# Mum & Daughter... awww



## Maxwell (Feb 19, 2008)

This is Mum, Kira with 7 wk old Kendra








how cute..!


----------



## Abooksigun (Oct 16, 2008)

Hello stranger!!

Isn't that the most beautiful piccy!! Absolutely gorgeous my sweets!!


----------



## happysaz133 (Jun 5, 2008)

That is such an amazing photo, they are gorgeous girlies!


----------



## LousKoonz (Feb 9, 2008)

That's a fab photo hun - truly stunning kittys you have there  xx


----------



## Maxwell (Feb 19, 2008)

Thanks guys..
This photo just sums Kira up as a mum.. she has been amazing..


----------



## maisy (Oct 20, 2008)

Aww bless em they are soo lovely


----------



## WhiteNile (Aug 24, 2008)

Such a beautiful photo!  Are you keeping both Mum and Daughter?


----------



## lymorelynn (Oct 4, 2008)

That's the sort of picture that ought to be on a mother's day card!
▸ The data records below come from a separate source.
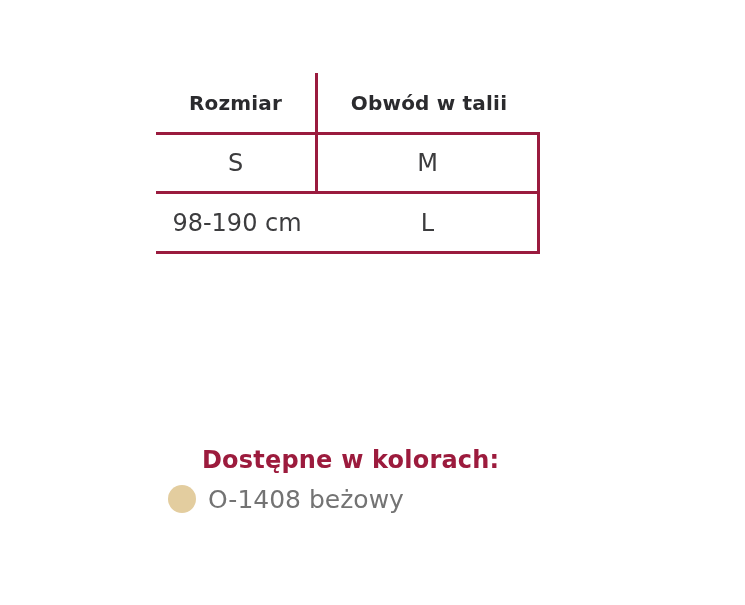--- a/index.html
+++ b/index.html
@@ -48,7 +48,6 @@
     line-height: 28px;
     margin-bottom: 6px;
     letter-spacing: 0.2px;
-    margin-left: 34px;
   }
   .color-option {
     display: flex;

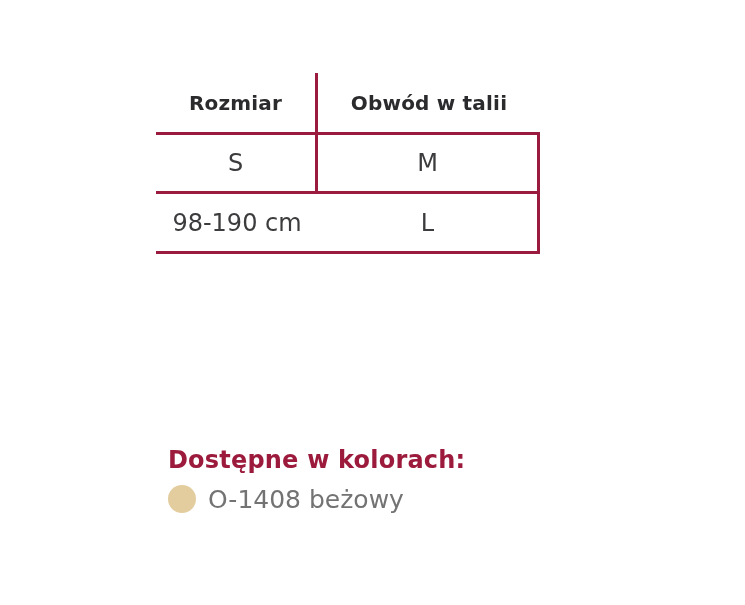--- a/index.html
+++ b/index.html
@@ -62,7 +62,7 @@
   }
   .color-label {
     font-size: 25px;
-    color: #737373;
+    color: #8b5cf6;
     white-space: nowrap;
   }
 </style>

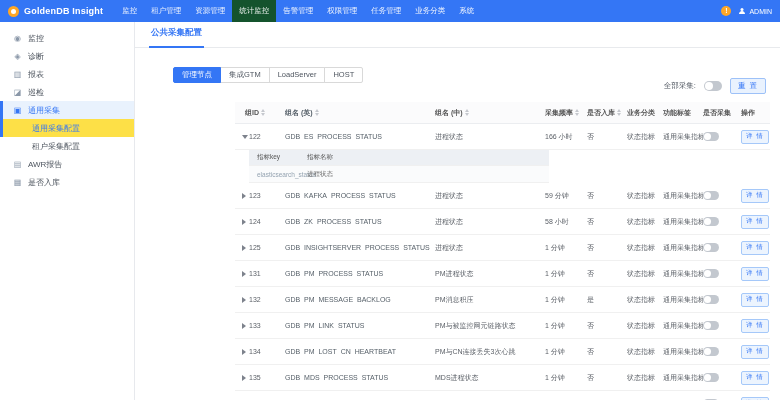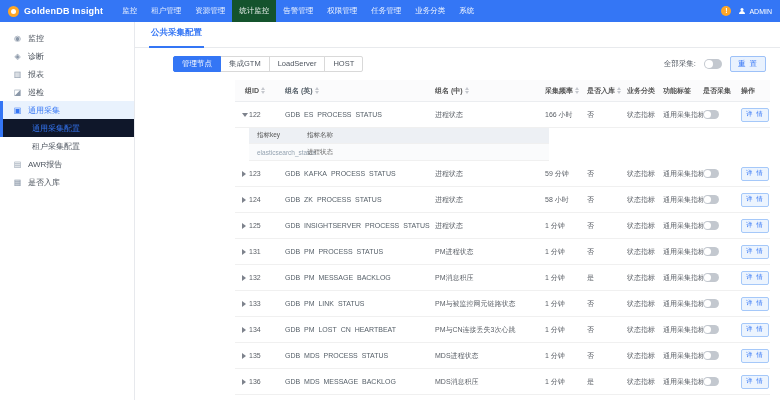--- a/index.html
+++ b/index.html
@@ -45,7 +45,7 @@
   .fbtn:first-child { border-radius:2px 0 0 2px; margin-left:0; }
   .fbtn:last-child { border-radius:0 2px 2px 0; }
   .fbtn.active { background:#3476f5; border-color:#3476f5; color:#fff; position:relative; z-index:1; }
-  .toolbar-right { margin-left:auto; display:flex; align-items:center; gap:8px; }
+  .toolbar-right { margin-left:auto; display:flex; align-items:center; gap:8px;margin-top:22px; }
   .c-label { font-size:7.5px; color:#4d545e; }
   .switch { display:inline-block; width:16px; height:9px; border-radius:5px; background:#c3c8cf; position:relative; cursor:pointer; flex-shrink:0; }
   .switch::after { content:""; position:absolute; left:1px; top:1px; width:7px; height:7px; border-radius:50%; background:#fff; }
They are look so lovely.


----------



## Selk67U2 (May 5, 2008)

*Ahhh, that is a gorgeous picture*


----------



## colliemerles (Nov 2, 2007)

a beautiful picture of two stunning cats,


----------



## Siamese Kelly (Jan 6, 2008)

Truly beautiful M of 2 gorgeous girls,lovely pic to see


----------



## Guest (Oct 22, 2008)

It is a really beautiful picture. They are both stunning looking cats.

Lou
X


----------



## bee112 (Apr 12, 2008)

awww what a lovely pic!


----------



## ColeosMummy (Aug 27, 2008)

what a lovely picture aww xx


----------